It’s been a long, long time…

And I have something very important to say.

Nearly two years ago, I stopped posting. And I’ve got my reason. I didn’t stop because I had no time to, as a matter of fact I’ve had plenty of time. I was in a huge crisis. And I still kind of am. There will be a lot of changes, I’ll probably delete several old posts of mine, maybe even all of them. I’ll figure that out later. So what is it, that kept me from writing on my blog, that I actually am attached to, despite anything?

Let me explain. Let me be a little more personal here

When I was nine, I noticed how the kids around me hit puberty and it kind of made me excited for mine. How will I look like when I’m older? The process of puberty always fascinated me in a way I just cannot explain. But then hit puberty. And it hit me hard, right where it hurts. My breasts started to grow, my skin grew sensitive and swell. I cried myself to sleep, praying they’d go away. I couldn’t tell why, I didn’t know. At first my parents thought I’m sad due to the hormones I’ve had yet to adjust to. But my sadness grew into depression over the year. I was ten, when I, for the first time in my life, shoved my finger down my throat. The rush of adrenaline, fear, and disgust rolled over me like a bowlder and left me exhausted, tired, with a swollen face and a sore throat. It felt like I was an empty shell, no more emotions, like my soul left my body. I loved it. When I was thirteen, and my hips had gotten wider, I took a razor in my hands and cut my skin. Not knowing why I imagined cutting myself away. A year later, I was hospitalized for seven weeks, but I was left with assumptions. “You don’t want to grow up and that is because you’re scared of adulthood.” But I wasn’t. Yet, I didn’t correct them, i stayed silent. All I knew was, that I wanted my puberty to stop. Desperately. I went to therapy over the years, diagnosed with Bulimia Nervosa and chronic depression. When I was sixteen I was sure I won’t ever turn 21, I’d die before I’d hit that age, and I wanted to make sure I would. But when I was eighteen I was finally ready to leave my disorder, to which I’ve grown attached to, behind. I gained weight. I felt better, stronger. But my hips grew wider, my breasts grew bigger, even though they still remained small. I didn’t wear a bra, I never did, I hated them with all my guts. And it upset me, how people told me, that it was wrong not to, that I wasn’t feminine enough. And even though I still didn’t start wearing one, I started to dress more feminine, I painted my nails, I put make up on.

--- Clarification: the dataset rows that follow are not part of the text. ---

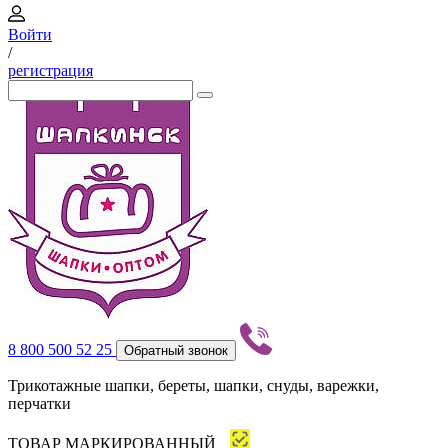
Войти
/
регистрация
8 800 500 52 25
Обратный звонок
Трикотажные шапки, береты, шапки, снуды, варежки,
перчатки
ТОВАР МАРКИРОВАННЫЙ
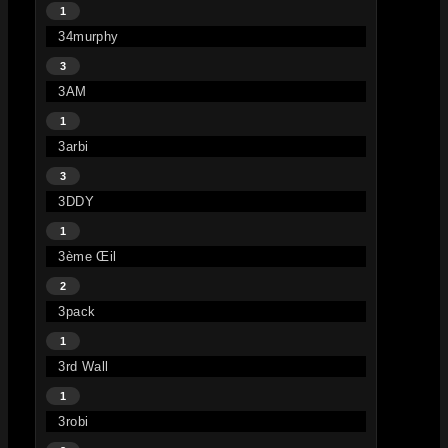
1
34murphy
3
3AM
1
3arbi
3
3DDY
1
3ème Œil
2
3pack
1
3rd Wall
1
3robi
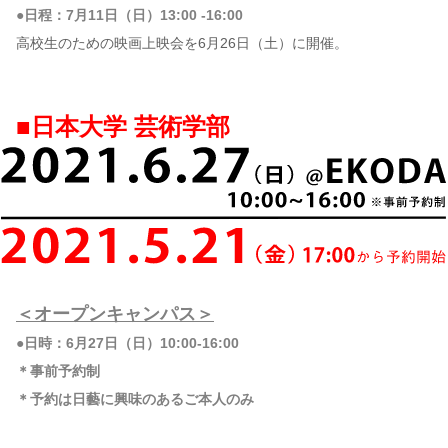
●日程：7月11日（日）13:00 -16:00
高校生のための映画上映会を6月26日（土）に開催。
■日本大学 芸術学部
＜オープンキャンパス＞
●日時：6月27日（日）10:00-16:00
＊事前予約制
＊予約は日藝に興味のあるご本人のみ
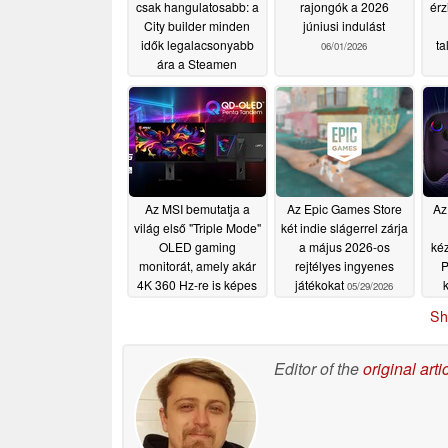
csak hangulatosabb: a
rajongók a 2026
érz
City builder minden
júniusi indulást
idők legalacsonyabb
ta
06/01/2026
ára a Steamen
06/02/2026
Az MSI bemutatja a
Az Epic Games Store
Az
világ első "Triple Mode"
két indie slágerrel zárja
OLED gaming
a május 2026-os
kéz
monitorát, amely akár
rejtélyes ingyenes
P
4K 360 Hz-re is képes
játékokat
k
05/29/2026
rad
05/30/2026
Sh
Editor of the
original arti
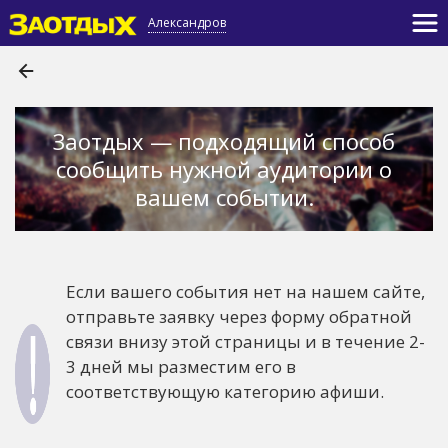
Александров
Заотдых — подходящий способ
сообщить нужной аудитории о
вашем событии.
Если вашего события нет на нашем сайте,
отправьте заявку через форму обратной
связи внизу этой страницы и в течение 2-
3 дней мы разместим его в
соответствующую категорию афиши.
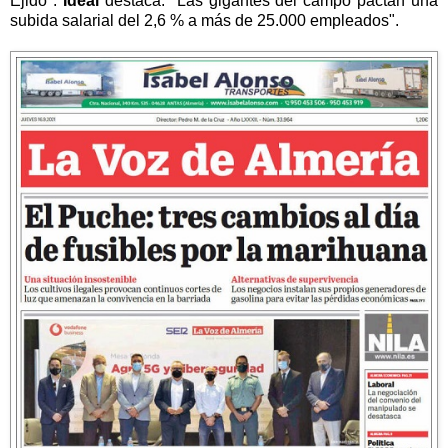
Ejido".
Ideal
destaca: "Las gigantes del campo pactan una
subida salarial del 2,6 % a más de 25.000 empleados".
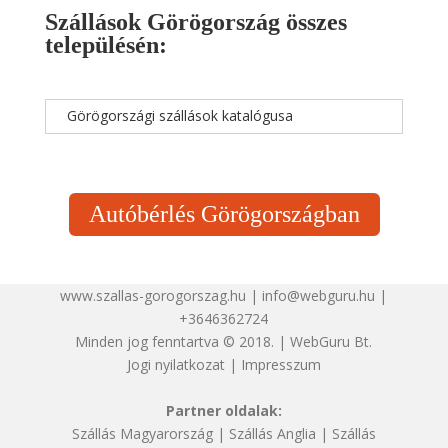
Szállások Görögország összes
településén:
Görögországi szállások katalógusa
Autóbérlés Görögországban
www.szallas-gorogorszag.hu | info@webguru.hu |
+3646362724
Minden jog fenntartva © 2018. | WebGuru Bt.
Jogi nyilatkozat
|
Impresszum
Partner oldalak:
Szállás Magyarország
|
Szállás Anglia
|
Szállás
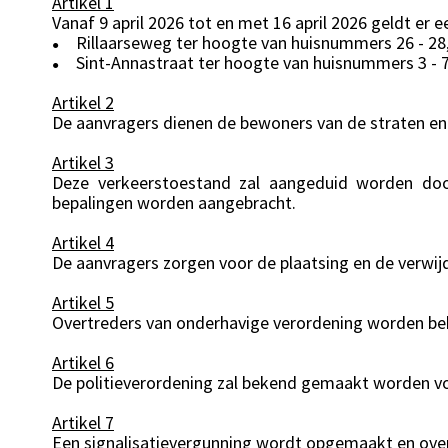
Artikel 1
Vanaf 9 april 2026 tot en met 16 april 2026 geldt er 
Rillaarseweg ter hoogte van huisnummers 26 - 28
●
Sint-Annastraat ter hoogte van huisnummers 3 - 7
●
Artikel 2
De aanvragers dienen de bewoners van de straten en
Artikel 3
Deze verkeerstoestand zal aangeduid worden door
bepalingen worden aangebracht.
Artikel 4
De aanvragers zorgen voor de plaatsing en de verwijd
Artikel 5
Overtreders van onderhavige verordening worden beb
Artikel 6
De politieverordening zal bekend gemaakt worden vol
Artikel 7
Een signalisatievergunning wordt opgemaakt en ove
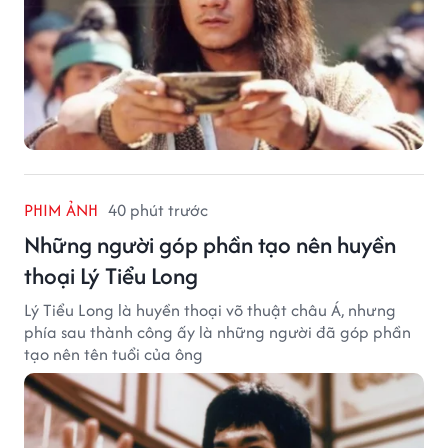
PHIM ẢNH
40 phút trước
Những người góp phần tạo nên huyền
thoại Lý Tiểu Long
Lý Tiểu Long là huyền thoại võ thuật châu Á, nhưng
phía sau thành công ấy là những người đã góp phần
tạo nên tên tuổi của ông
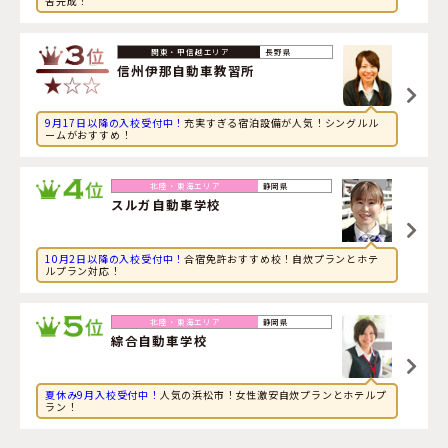
舎完成！
2026年8月8日
旅行に興味のある社会人が新潟県・
新潟中央自動車学校
に
申し込みました。
長野県
信州伊那自動車教習所
9月17日以降の入校受付中！
充実すぎる宿泊設備が人気！シングルル
ームがおすすめ！
静岡県
スルガ自動車学校
10月2日以降の入校受付中！
合宿免許おすすめ校！自炊プランとホテ
ルプラン対応！
静岡県
綜合自動車学校
夏休み9月入校受付中！
人気の浜松市！女性激安自炊プランとホテルプ
ラン！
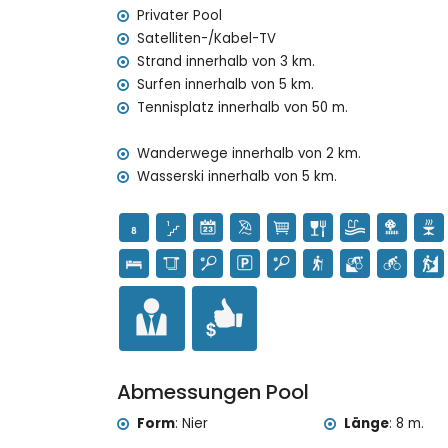
Haustiere sind nicht erlaubt
Privater Pool
Die Unterkunft ist sehr geeignet für Familien 
Satelliten-/Kabel-TV
Strand innerhalb von 3 km.
Private Einrichtungen und Dienstleistungen i
Surfen innerhalb von 5 km.
Internet (WiFi)
Tennisplatz innerhalb von 50 m.
Bügeleisen und Bügelbrett
Bettwäsche und Handtücher
Wanderwege innerhalb von 2 km.
Empfangsservice und 24-Stunden-Notdienst
Wasserski innerhalb von 5 km.
Warmluftheizung und Klimaanlage
Gemeinschaftseinrichtungen / Dienste
Tennisplatz
Private Einrichtungen und Dienstleistungen 
Zusatzbett und Kinderbett (auf Anfrage)
Unterhaltung und Freizeitaktivitäten für Ihre
Bar, Promenade (Las Marinas und Denia) (inn
Abmessungen Pool
Sehenswürdigkeiten und Kultur in Denia, Cos
Form
:
Nier
Länge
:
8 m.
Museum (Histórico de Denia), Kirche (Portal de 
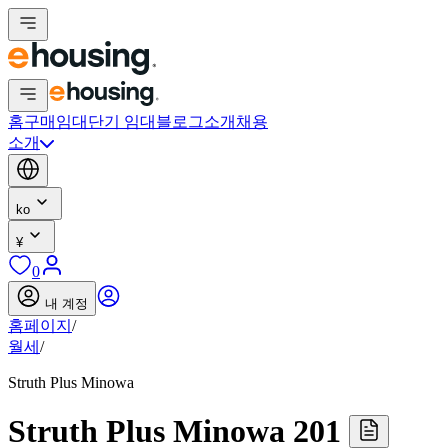
홈
구매
임대
단기 임대
블로그
소개
채용
소개
ko
¥
0
내 계정
홈페이지
/
월세
/
Struth Plus Minowa
Struth Plus Minowa 201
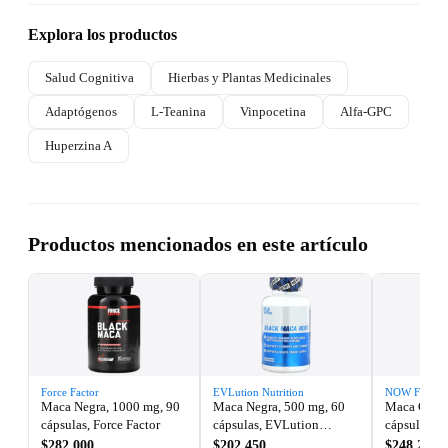
Explora los productos
Salud Cognitiva
Hierbas y Plantas Medicinales
Adaptógenos
L-Teanina
Vinpocetina
Alfa-GPC
Huperzina A
Productos mencionados en este artículo
Force Factor
EVLution Nutrition
NOW Foods
Maca Negra, 1000 mg, 90
Maca Negra, 500 mg, 60
Maca Cruda
cápsulas, Force Factor
cápsulas, EVLution
cápsulas, 
Nutrition
$282.000
$202.450
$248.200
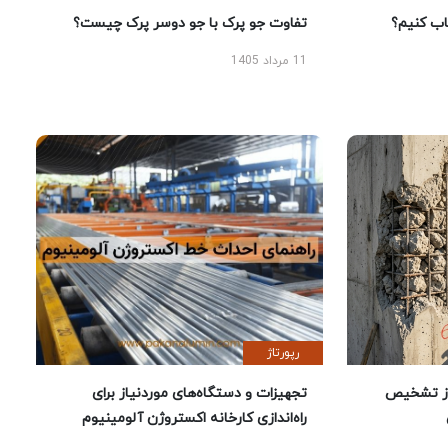
 کنیم؟
تفاوت جو پرک با جو دوسر پرک چیست؟
11 مرداد 1405
رپورتاژ
ز تشخیص
تجهیزات و دستگاه‌های موردنیاز برای
راه‌اندازی کارخانه اکستروژن آلومینیوم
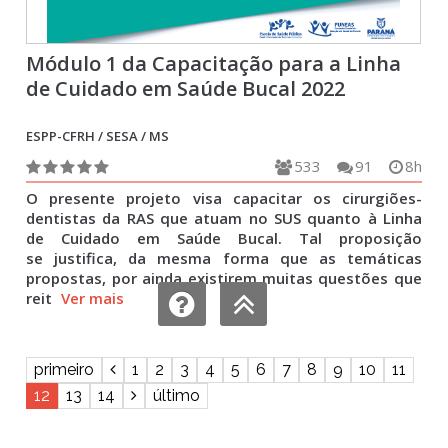
Módulo 1 da Capacitação para a Linha
de Cuidado em Saúde Bucal 2022
ESPP-CFRH / SESA / MS
533
91
8h
O presente projeto visa capacitar os cirurgiões-
dentistas da RAS que atuam no SUS quanto à Linha
de Cuidado em Saúde Bucal. Tal proposição
se justifica, da mesma forma que as temáticas
propostas, por ainda existirem muitas questões que
reit
Ver mais
primeiro
1
2
3
4
5
6
7
8
9
10
11
12
13
14
último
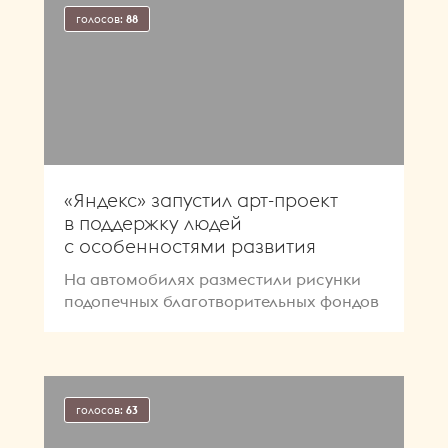
голосов:
88
«Яндекс» запустил арт-проект
в поддержку людей
с особенностями развития
На автомобилях разместили рисунки
подопечных благотворительных фондов
голосов:
63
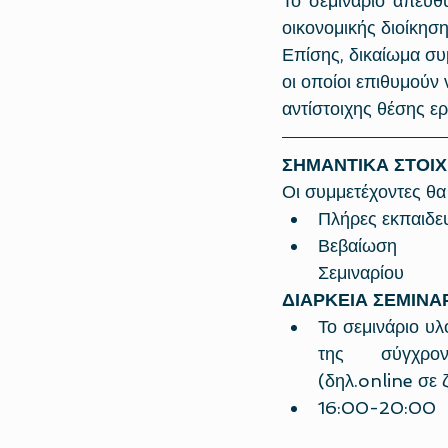
Το σεμινάριο απευθύ
οικονομικής διοίκηση
Επίσης, δικαίωμα συ
οι οποίοι επιθυμούν
αντίστοιχης θέσης ε
ΣΗΜΑΝΤΙΚΑ ΣΤΟΙΧ
Οι συμμετέχοντες θα
Πλήρες εκπαιδευ
Βεβαίωση Π
Σεμιναρίου
ΔΙΑΡΚΕΙΑ ΣΕΜΙΝΑ
Το σεμινάριο υλο
της σύγχρονη
(δηλ.online σε 
16:00-20:00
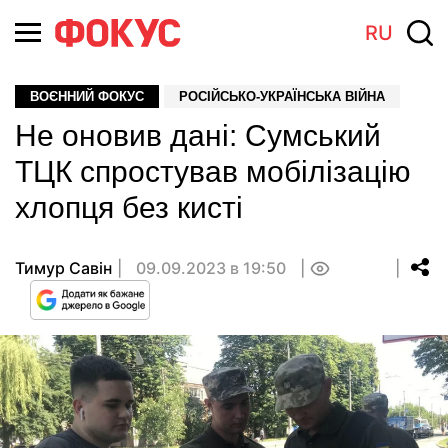
RU
ВОЄННИЙ ФОКУС
РОСІЙСЬКО-УКРАЇНСЬКА ВІЙНА
Не оновив дані: Сумський
ТЦК спростував мобілізацію
хлопця без кисті
Тимур Савін
09.09.2023 в 19:50
0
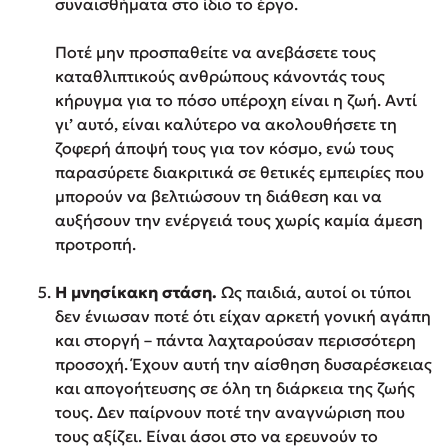
συναισθήματα στο ίδιο το έργο.
Ποτέ μην προσπαθείτε να ανεβάσετε τους
καταθλιπτικούς ανθρώπους κάνοντάς τους
κήρυγμα για το πόσο υπέροχη είναι η ζωή. Αντί
γι’ αυτό, είναι καλύτερο να ακολουθήσετε τη
ζοφερή άποψή τους για τον κόσμο, ενώ τους
παρασύρετε διακριτικά σε θετικές εμπειρίες που
μπορούν να βελτιώσουν τη διάθεση και να
αυξήσουν την ενέργειά τους χωρίς καμία άμεση
προτροπή.
Η μνησίκακη στάση.
Ως παιδιά, αυτοί οι τύποι
δεν ένιωσαν ποτέ ότι είχαν αρκετή γονική αγάπη
και στοργή – πάντα λαχταρούσαν περισσότερη
προσοχή. Έχουν αυτή την αίσθηση δυσαρέσκειας
και απογοήτευσης σε όλη τη διάρκεια της ζωής
τους. Δεν παίρνουν ποτέ την αναγνώριση που
τους αξίζει. Είναι άσοι στο να ερευνούν το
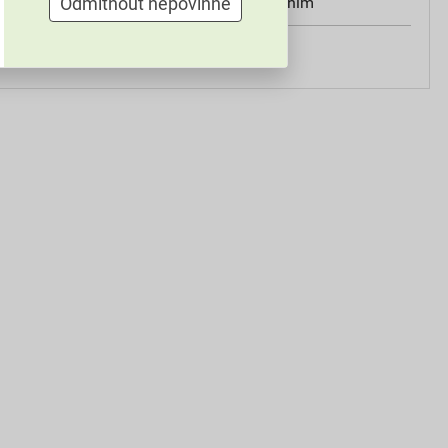
Odmítnout nepovinné
válečkem, štětcem, stříkáním
ručním míchadlem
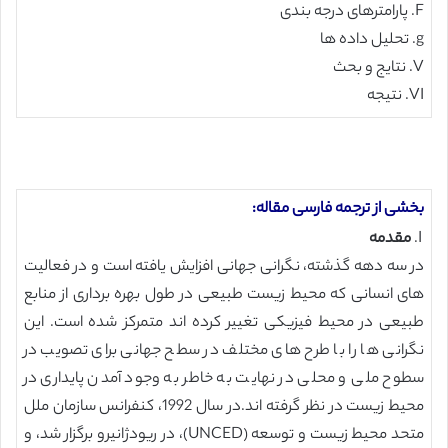
F. پارامترهای درجه بندی
g. تحلیل داده ها
V. نتایج و بحث
VI. نتیجه
بخشی از ترجمه فارسی مقاله:
I.
مقدمه
در سه دهه گذشته، نگرانی جهانی افزایش یافته است و در فعالیت
های انسانی که محیط زیست طبیعی در طول بهره برداری از منابع
طبیعی در محیط فیزیکی تغییر کرده اند متمرکز شده است. این
نگرانی ها را با طرح های مختلف در سطح جهانی برای تصویب در
سطوح ملی و محلی در نهایت به خاطر به وجود آمدن پایداری در
محیط زیست در نظر گرفته اند.در سال 1992، کنفرانس سازمان ملل
متحد محیط زیست و توسعه (UNCED)، در ریودژانیرو برگزار شد، و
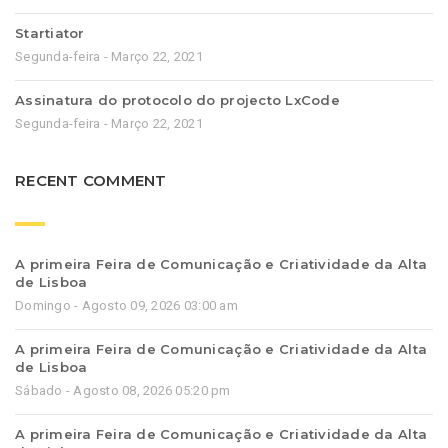
Startiator
Segunda-feira - Março 22, 2021
Assinatura do protocolo do projecto LxCode
Segunda-feira - Março 22, 2021
RECENT COMMENT
A primeira Feira de Comunicação e Criatividade da Alta
de Lisboa
Domingo - Agosto 09, 2026 03:00 am
A primeira Feira de Comunicação e Criatividade da Alta
de Lisboa
Sábado - Agosto 08, 2026 05:20 pm
A primeira Feira de Comunicação e Criatividade da Alta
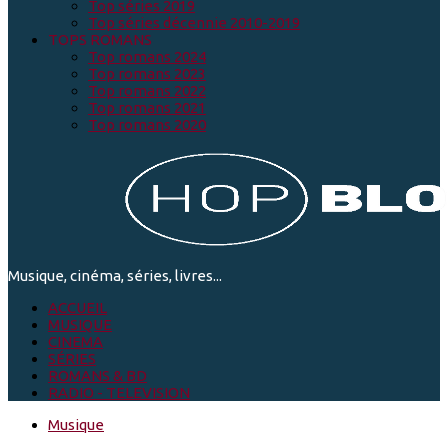
Top séries 2019
Top séries décennie 2010-2019
TOPS ROMANS
Top romans 2024
Top romans 2023
Top romans 2022
Top romans 2021
Top romans 2020
Musique, cinéma, séries, livres...
ACCUEIL
MUSIQUE
CINEMA
SÉRIES
ROMANS & BD
RADIO - TELEVISION
Musique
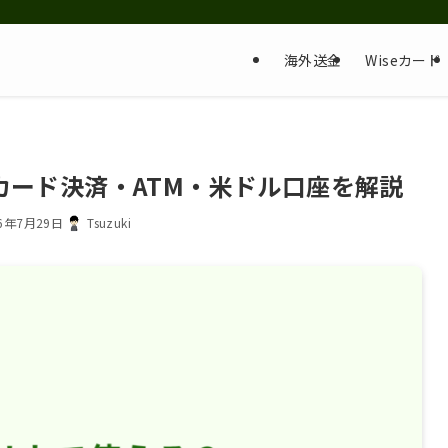
海外送金
Wiseカード
？カード決済・ATM・米ドル口座を解説
26年7月29日
Tsuzuki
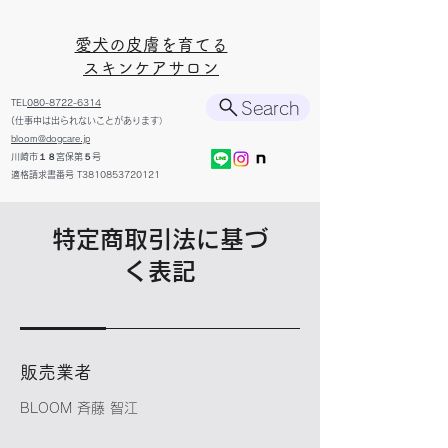
​愛犬の皮膚を育てる
スキンケアサロン
TEL
080-8722-6314
Search
(仕事中は出られないことがあります）
bloom@dogcare.jp
川崎市１８宮保第５号
​適格請求書番号 T3810853720121
特定商取引法に基づ
く表記
販売業者
BLOOM 斉藤 智江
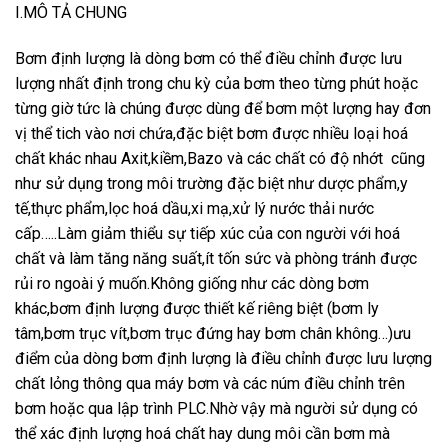
I.MÔ TẢ CHUNG
Bơm định lượng là dòng bơm có thể điều chỉnh được lưu
lượng nhất định trong chu kỳ của bơm theo từng phút hoặc
từng giờ tức là chúng được dùng để bơm một lượng hay đơn
vị thể tich vào nơi chứa,đặc biệt bơm được nhiều loại hoá
chất khác nhau Axit,kiềm,Bazo và các chất có độ nhớt cũng
như sử dụng trong môi trường đặc biệt như dược phẩm,y
tế,thực phẩm,lọc hoá dầu,xi mạ,xử lý nước thải nước
cấp…..Làm giảm thiểu sự tiếp xúc của con người với hoá
chất và làm tăng năng suất,ít tốn sức và phòng tránh được
rủi ro ngoài ý muốn.Không giống như các dòng bơm
khác,bơm định lượng được thiết kế riêng biệt (bơm ly
tâm,bơm trục vít,bơm trục đứng hay bơm chân không…)ưu
điểm của dòng bơm định lượng là điều chỉnh được lưu lượng
chất lỏng thông qua máy bơm và các núm điều chỉnh trên
bơm hoặc qua lập trình PLC.Nhờ vậy mà người sử dụng có
thể xác định lượng hoá chất hay dung môi cần bơm mà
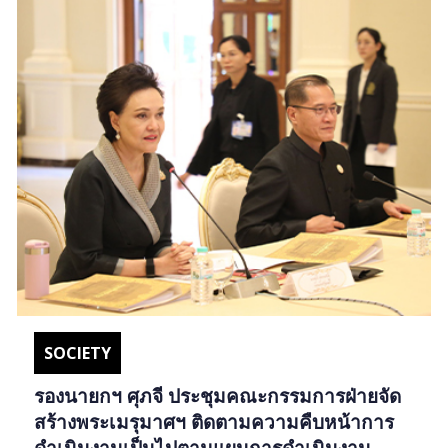
SOCIETY
รองนายกฯ ศุภจี ประชุมคณะกรรมการฝ่ายจัด
สร้างพระเมรุมาศฯ ติดตามความคืบหน้าการ
ดำเนินงานเป็นไปตามแผนการดำเนินงาน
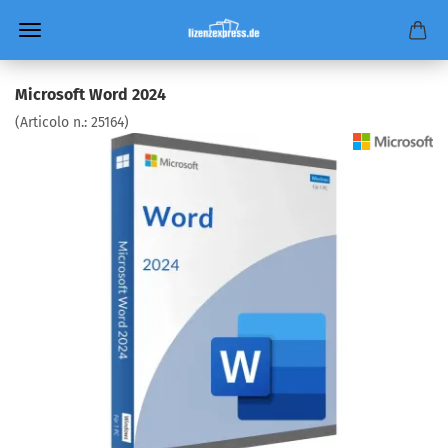
Microsoft Word 2024
(Articolo n.:
25164
)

But I wasn’t comfortable. I thought back to when I was fifteen to seventeen when I used tape to flatten my chest. And I remembered how proud I used to be. Now I’m twenty years old, and I learned to accept who I really am, I learned, that hiding myself just is not the right way. And it’s not okay to do so for anyone. I chose my way. I’ve found it.

In the end that sixteen year old girl was right, she’d never turn 21 and she’ll make sure she won’t. But he will.